Tudo isto vem a propósito do perdão e da capacidade de
perdoar. Ainda hoje confessava que já me restavam muito poucas pessoas a quem
devia um pedido sincero de desculpas, de perdão, de pedido de esquecimento.
Mais ou menos de há uns anos para cá, talvez quando vim viver
sozinho para esta casa que adoro apesar de estar bastante velha e extremamente
desconfortável, comecei, talvez pela solidão que sentia nessa altura, a ter uma
necessidade inexplicável de pedir perdão a quem de uma forma mais grave ou mais
aguda tinha ofendido no decurso do meu caminho.

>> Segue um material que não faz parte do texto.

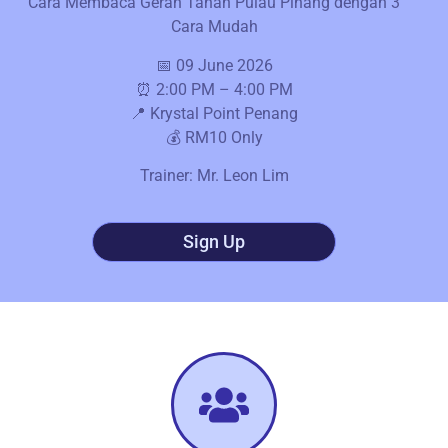
Cara Membaca Geran Tanah Pulau Pinang dengan 3
Cara Mudah
📅 09 June 2026
⏰ 2:00 PM – 4:00 PM
📍 Krystal Point Penang
💰 RM10 Only
Trainer: Mr. Leon Lim
Sign Up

E, assim o fui fazendo. Um por um. Fui sempre acolhido com a
maior generosidade por toda a gente. Há poucos meses encontrei na rua um Senhor
que não via há imensos anos, tinha ficado cego e deixado de sair de casa e a
quem eu tinha sido profundamente inconveniente e mal-educado. Ele não me
conheceu. Eu disse quem era, pedi-lhe desculpa e disse-lhe porquê e ele
simplesmente ficou tão feliz que me desconcertou completamente. Esse sentimento
do perdão pedido e aceite com a mesma franqueza traz-nos uma paz enorme. Eu já
tinha pensado ir a casa dele só para isso. Nunca fui. Encontrei-o na Praça,
frente ao café do cinema, dirigi-me a ele e penso que nunca imaginou a
felicidade que me fez sentir.
Há, no entanto, uma coisa, que, tal como a minha mãe nunca
consegui. Perdoar a quem odeia sem razão, a quem é invejoso, mau, que destila
ódio sem razão aparente.
Nesses casos, começa a passar-se comigo uma coisa estranha
que dantes me incomodava muito e agora não me incomoda rigorosamente nada.

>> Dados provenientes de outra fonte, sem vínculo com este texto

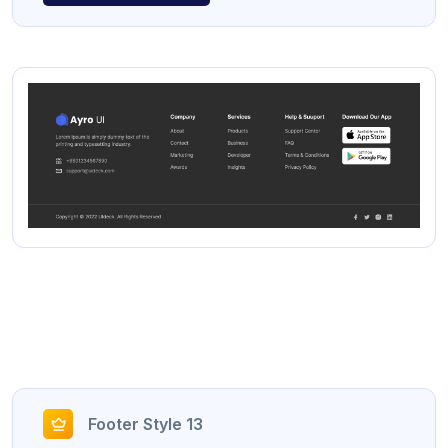
Footer Style 13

É quando certas pessoas se transformaram em coisas, tipo ‘móveis’
que para ali estão e nem reparamos neles. Simplesmente como se não existissem.
A indiferença absoluta. Isso é o pior que pode suceder. Não a nós mas sim aos
outros a eles, porque o absoluto desprezo é sempre o maior dos castigos,
sobretudo quando existiu, em tempos, uma enorme amizade.